A 0.20 m uniform bar has a mass of 0.75 kg and is released from rest in the vertical position, as the drawing shows. The spring is initially unstrained and has a spring constant of 25.0 N/m. Find the tangential speed with which end A strikes the horizontal surface.

To find the tangential speed with which end A strikes the horizontal surface, we can use the principle of conservation of mechanical energy. We need to calculate the potential energy at the center of mass, gravitational potential energy at height h, and the kinetic energy when the bar reaches the horizontal position.

1. Calculate the potential energy at the center of mass:
The potential energy at the center of mass can be calculated as the gravitational potential energy of the entire bar. The formula for gravitational potential energy is given by U = mgh, where m is the mass, g is the acceleration due to gravity, and h is the height.

In this case, since the bar is initially in the vertical position, the height h is the length of the bar divided by 2 (assuming the center of mass is at the center of the bar). So, h = 0.20 m / 2 = 0.10 m.

Using the formula U = mgh, where m = 0.75 kg and g = 9.8 m/s^2, we can calculate the potential energy at the center of mass.

U = (0.75 kg) * (9.8 m/s^2) * (0.10 m)
U = 0.735 J

2. Calculate the gravitational potential energy at height h:
The gravitational potential energy at height h can be calculated using the same formula as before. In this case, h is equal to the length of the bar, which is 0.20 m.

Using the formula U = mgh, where m = 0.75 kg and g = 9.8 m/s^2, we can calculate the gravitational potential energy at height h.

U = (0.75 kg) * (9.8 m/s^2) * (0.20 m)
U = 1.47 J

3. Calculate the total mechanical energy:
The total mechanical energy is the sum of the potential energy at the center of mass and the gravitational potential energy at height h.

Total mechanical energy = Potential energy at the center of mass + Gravitational potential energy at height h
Total mechanical energy = 0.735 J + 1.47 J
Total mechanical energy = 2.205 J

4. Calculate the kinetic energy at the horizontal position:
At the horizontal position, all potential energy is converted into kinetic energy. Therefore, the kinetic energy at the horizontal position is equal to the total mechanical energy.

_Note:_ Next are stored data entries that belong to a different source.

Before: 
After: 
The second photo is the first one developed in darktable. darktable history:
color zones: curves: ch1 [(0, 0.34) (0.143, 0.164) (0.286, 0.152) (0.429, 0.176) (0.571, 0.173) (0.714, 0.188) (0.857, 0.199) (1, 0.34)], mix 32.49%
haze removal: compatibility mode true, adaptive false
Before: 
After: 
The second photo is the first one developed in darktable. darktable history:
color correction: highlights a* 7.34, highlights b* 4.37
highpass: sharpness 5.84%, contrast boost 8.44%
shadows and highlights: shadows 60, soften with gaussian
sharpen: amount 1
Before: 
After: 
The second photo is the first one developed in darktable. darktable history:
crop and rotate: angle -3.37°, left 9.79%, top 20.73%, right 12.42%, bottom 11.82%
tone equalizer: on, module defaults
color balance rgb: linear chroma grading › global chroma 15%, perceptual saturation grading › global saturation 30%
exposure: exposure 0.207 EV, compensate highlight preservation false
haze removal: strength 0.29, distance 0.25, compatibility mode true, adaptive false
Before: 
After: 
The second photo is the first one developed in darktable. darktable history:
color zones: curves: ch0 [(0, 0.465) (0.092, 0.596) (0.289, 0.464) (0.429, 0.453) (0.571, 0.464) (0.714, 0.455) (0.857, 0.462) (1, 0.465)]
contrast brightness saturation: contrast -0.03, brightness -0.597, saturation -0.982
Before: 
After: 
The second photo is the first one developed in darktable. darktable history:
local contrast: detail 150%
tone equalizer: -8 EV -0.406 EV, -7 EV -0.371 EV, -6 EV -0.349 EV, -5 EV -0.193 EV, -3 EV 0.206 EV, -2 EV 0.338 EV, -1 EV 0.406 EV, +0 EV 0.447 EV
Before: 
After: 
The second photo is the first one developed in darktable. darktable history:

Kinetic energy = Total mechanical energy = 2.205 J

Now, we can use the formula for kinetic energy to calculate the tangential speed (v) when the bar reaches the horizontal position. The formula for kinetic energy is given by KE = (1/2) * m * v^2, where KE is the kinetic energy, m is the mass, and v is the velocity.

Using the formula for kinetic energy, we can calculate the tangential speed (v).

2.205 J = (1/2) * 0.75 kg * v^2

Rearranging the equation and solving for v:

v^2 = (2 * 2.205 J) / (0.75 kg)
v^2 = 5.88 m^2/s^2
v = √(5.88 m^2/s^2)
v = 2.42 m/s

Therefore, the tangential speed with which end A strikes the horizontal surface is 2.42 m/s.